REQUIRED ACTION: Down to the last line, repeat the entries exactly.

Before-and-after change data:
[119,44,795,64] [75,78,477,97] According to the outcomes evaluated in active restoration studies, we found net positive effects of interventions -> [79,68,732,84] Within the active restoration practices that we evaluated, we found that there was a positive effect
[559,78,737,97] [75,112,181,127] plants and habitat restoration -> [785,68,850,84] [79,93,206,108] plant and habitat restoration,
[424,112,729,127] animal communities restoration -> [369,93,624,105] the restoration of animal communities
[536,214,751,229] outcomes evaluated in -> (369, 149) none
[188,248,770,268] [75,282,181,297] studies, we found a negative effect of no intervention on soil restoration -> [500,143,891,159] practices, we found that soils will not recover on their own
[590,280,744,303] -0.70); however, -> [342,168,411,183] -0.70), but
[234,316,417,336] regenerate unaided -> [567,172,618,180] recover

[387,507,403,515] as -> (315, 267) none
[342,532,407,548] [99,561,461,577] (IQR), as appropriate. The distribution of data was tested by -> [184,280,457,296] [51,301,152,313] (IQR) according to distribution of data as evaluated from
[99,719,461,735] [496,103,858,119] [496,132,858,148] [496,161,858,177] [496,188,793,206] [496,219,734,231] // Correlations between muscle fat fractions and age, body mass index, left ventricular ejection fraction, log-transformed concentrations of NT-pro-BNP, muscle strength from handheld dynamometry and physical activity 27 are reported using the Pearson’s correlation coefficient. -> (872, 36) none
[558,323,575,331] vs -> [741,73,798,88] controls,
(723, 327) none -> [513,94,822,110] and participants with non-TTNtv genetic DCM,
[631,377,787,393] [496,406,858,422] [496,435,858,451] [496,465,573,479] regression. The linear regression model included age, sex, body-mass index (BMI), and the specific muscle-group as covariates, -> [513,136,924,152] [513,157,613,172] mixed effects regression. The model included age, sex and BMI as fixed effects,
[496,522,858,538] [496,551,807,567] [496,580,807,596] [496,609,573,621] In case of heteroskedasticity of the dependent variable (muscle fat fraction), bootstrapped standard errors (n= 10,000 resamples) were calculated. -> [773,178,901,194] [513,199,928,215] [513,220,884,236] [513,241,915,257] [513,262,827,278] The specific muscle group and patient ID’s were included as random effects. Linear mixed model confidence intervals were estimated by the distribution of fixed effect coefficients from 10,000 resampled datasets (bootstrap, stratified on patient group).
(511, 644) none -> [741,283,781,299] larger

EXERCISE ANSWER:
[119,44,795,64] [75,78,477,97] According to the outcomes evaluated in active restoration studies, we found net positive effects of interventions -> [79,68,732,84] Within the active restoration practices that we evaluated, we found that there was a positive effect
[559,78,737,97] [75,112,181,127] plants and habitat restoration -> [785,68,850,84] [79,93,206,108] plant and habitat restoration,
[424,112,729,127] animal communities restoration -> [369,93,624,105] the restoration of animal communities
[536,214,751,229] outcomes evaluated in -> (369, 149) none
[188,248,770,268] [75,282,181,297] studies, we found a negative effect of no intervention on soil restoration -> [500,143,891,159] practices, we found that soils will not recover on their own
[590,280,744,303] -0.70); however, -> [342,168,411,183] -0.70), but
[234,316,417,336] regenerate unaided -> [567,172,618,180] recover

[387,507,403,515] as -> (315, 267) none
[342,532,407,548] [99,561,461,577] (IQR), as appropriate. The distribution of data was tested by -> [184,280,457,296] [51,301,152,313] (IQR) according to distribution of data as evaluated from
[99,719,461,735] [496,103,858,119] [496,132,858,148] [496,161,858,177] [496,188,793,206] [496,219,734,231] // Correlations between muscle fat fractions and age, body mass index, left ventricular ejection fraction, log-transformed concentrations of NT-pro-BNP, muscle strength from handheld dynamometry and physical activity 27 are reported using the Pearson’s correlation coefficient. -> (872, 36) none
[558,323,575,331] vs -> [741,73,798,88] controls,
(723, 327) none -> [513,94,822,110] and participants with non-TTNtv genetic DCM,
[631,377,787,393] [496,406,858,422] [496,435,858,451] [496,465,573,479] regression. The linear regression model included age, sex, body-mass index (BMI), and the specific muscle-group as covariates, -> [513,136,924,152] [513,157,613,172] mixed effects regression. The model included age, sex and BMI as fixed effects,
[496,522,858,538] [496,551,807,567] [496,580,807,596] [496,609,573,621] In case of heteroskedasticity of the dependent variable (muscle fat fraction), bootstrapped standard errors (n= 10,000 resamples) were calculated. -> [773,178,901,194] [513,199,928,215] [513,220,884,236] [513,241,915,257] [513,262,827,278] The specific muscle group and patient ID’s were included as random effects. Linear mixed model confidence intervals were estimated by the distribution of fixed effect coefficients from 10,000 resampled datasets (bootstrap, stratified on patient group).
(511, 644) none -> [741,283,781,299] larger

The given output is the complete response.